The census of 1940 showed Arkansas as having approximately 1,200 separate manufacturing establishments. These industries employed 36,256 wage earners, whose annual wages totaled $24,577,234. The workers produced manufactured articles valued at $160,166,984. It is estimated that Arkansas has received from the Government, as part of the war effort during the period 1940-42, $400,000,000, which has been invested in new war industries. It is not possible or proper at the moment to venture a guess as to the details of these developments; though it is no secret that Arkansas now has large war industries located in a number of places, including the Little Rock area, Pine Bluff, Fort Smith, Hot Springs, Texarkana, Hope, Camden, El Dorado, and elsewhere.
Finance.
On June 1, 1942, Arkansas had available cash balances and investments in good securities totaling $31,000,000. This was the largest operating surplus that the state has ever accumulated. During the last biennium, the total income of the state was, for 1940-41, $133,068,451; for 1941-42, $105,389,957. These totals included, however, the proceeds of the sale of bonds in connection with highway refunding operations, and certain other non-revenue receipts. Actually, the operating revenues of the state amounted to $34,952,990 for 1940-41, and $42,527,270 for 1941-42.
The bonded debt of Arkansas was reduced, in 1942, in the sum of $1,000,750, leaving a balance outstanding of $145,925,524. The refunding of the state highway bonds of $136,330,557 made the reduction in 1942 the smallest in several years. The first payment of the principal of the highways debt, since it was refunded, will be made April 1, 1943, to the amount of $1,788,557.
Legislation.
In the general election of 1940 the people of Arkansas approved legislation by referendum providing funds for and regulatory laws governing the payment of workmen's compensation.
Government.
Arkansas has had three Constitutions; the one under which it is now governed was adopted in 1874. It provides for an executive department consisting of the governor, a lieutenant-governor, secretary of state, treasurer, auditor, attorney-general, and commissioner of state lands, each of whom is elected to terms of two years.

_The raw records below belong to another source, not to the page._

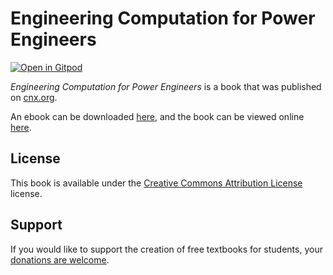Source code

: # Engineering Computation for Power Engineers

[![Open in Gitpod](https://gitpod.io/button/open-in-gitpod.svg)](https://gitpod.io/from-referrer/)

_Engineering Computation for Power Engineers_ is a book that was published on [cnx.org](https://cnx.org/).

An ebook can be downloaded [here](https://github.com/cnx-user-books/cnxbook-engineering-computation-for-power-engineers/releases/latest), and the book can be viewed online [here](https://github.com/cnx-user-books/cnxbook-engineering-computation-for-power-engineers/releases/latest).

## License
This book is available under the [Creative Commons Attribution License](./LICENSE) license.

## Support
If you would like to support the creation of free textbooks for students, your [donations are welcome](https://riceconnect.rice.edu/donation/support-openstax-banner).
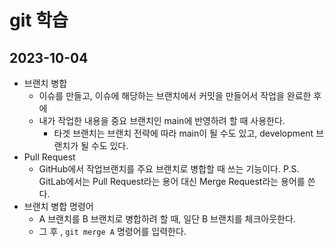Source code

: # git 학습

## 2023-10-04
- 브랜치 병합
    - 이슈를 만들고, 이슈에 해당하는 브랜치에서 커밋을 만들어서 작업을 완료한 후에
    - 내가 작업한 내용을 중요 브랜치인 main에 반영하려 할 때 사용한다.
        - 타겟 브랜치는 브랜치 전략에 따라 main이 될 수도 있고, development 브랜치가 될 수도 있다.
- Pull Request
    - GitHub에서 작업브랜치를 주요 브랜치로 병합할 때 쓰는 기능이다.
    P.S. GitLab에서는 Pull Request라는 용어 대신 Merge Request라는 용어를 쓴다.
- 브랜치 병합 명령어
    - A 브랜치를 B 브랜치로 병합하려 할 때, 일단 B 브랜치를 체크아웃한다.
    - 그 후 , `git merge A` 명령어를 입력한다.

The Legislature comprises the senate of 35 members and a house of representatives of 100 members. Senators are elected for four years, representatives for two, and regular sessions of the legislature are limited to sixty days, unless by a two thirds vote of each house the session is extended. The Legislature in Arkansas is officially known as the General Assembly.
In 1893 an amendment of the Constitution was adopted making the right of suffrage conditional upon payment of a poll tax; in 1911 an initiative and referendum amendment was added to the constitution.
State Officers.
Governor, Homer M. Adkins; Lieutenant Governor, Bob Bailey; Secretary of State, C. G. Hall; Auditor, J. Oscar Humphrey; State Treasurer, Earl Page; Attorney-General, Jack Holt; Commissioner of Education, Ralph B. Jones.
United States Senators:
Hattie W. Caraway; John L. McClellan.